La société DBT Pro Solar, ayant pour activité principale la production et la revente d’énergie photovoltaïque, a souscrit auprès de MMA IARD une police d’assurance multirisques. En août 2013, deux vols successifs se sont produits sur ses installations photovoltaïques pour un montant d’environ 70 000 €.

La société DBT Pro Solar a, bien entendu, porté plainte devant la gendarmerie et déclaré le sinistre à son assurance. Mais les MMA ont, entre autres arguments, avancé que l’assuré n’avait pas souscrit un contrat de surveillance à distance de ses équipements, permettant de détecter un incident survenant sur le site assuré, comme il l’avait indiqué au moment de la signature du contrat d’assurance.

DBT Pro Solar a alors remis à son assurance des factures de maintenance et d’exploitation du système vidéo, mais un expert désigné par l’assurance aurait constaté qu’il existait un système de vidéoprotection qui ne fonctionnait pas tout en indiquant que la société assurée n’aurait fait procéder à aucune installation.

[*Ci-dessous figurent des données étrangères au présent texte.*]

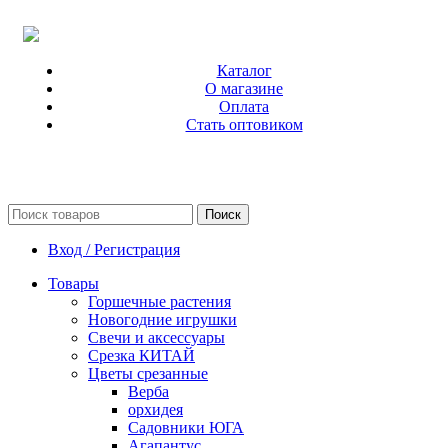
Каталог
О магазине
Оплата
Стать оптовиком
Поиск
Вход / Регистрация
Товары
Горшечные растения
Новогодние игрушки
Свечи и аксессуары
Срезка КИТАЙ
Цветы срезанные
Верба
орхидея
Садовники ЮГА
Агапантус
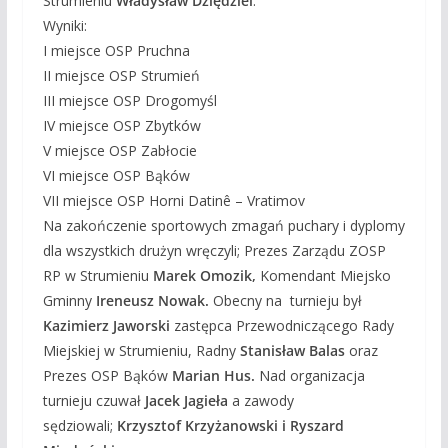
Strumieniu
Władysław Dziędziel
.
Wyniki:
I miejsce OSP Pruchna
II miejsce OSP Strumień
III miejsce OSP Drogomyśl
IV miejsce OSP Zbytków
V miejsce OSP Zabłocie
VI miejsce OSP Bąków
VII miejsce OSP Horni Datinê – Vratimov
Na zakończenie sportowych zmagań puchary i dyplomy
dla wszystkich drużyn wręczyli; Prezes Zarządu ZOSP
RP w Strumieniu
Marek Omozik,
Komendant Miejsko
Gminny
Ireneusz Nowak.
Obecny na turnieju był
Kazimierz Jaworski
zastępca Przewodniczącego Rady
Miejskiej w Strumieniu, Radny
Stanisław Balas
oraz
Prezes OSP Bąków
Marian Hus.
Nad organizacja
turnieju czuwał
Jacek Jagieła
a zawody
sędziowali;
Krzysztof Krzyżanowski i Ryszard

Les MMA ont donc refusé l’indemnisation.

La cour d’appel a considéré que le rapport de l’expert ne valait pas grand-chose compte tenu de son flou et de ses contradictions. Les MMA ont donc dû indemniser la société DBT Pro Solar.

Leçon à retenir : les sociétés qui auraient fait miroiter à leur assurance une installation de vidéosurveillance doivent donc pouvoir prouver en cas de sinistre le bon fonctionnement de celle-ci et son existence effective.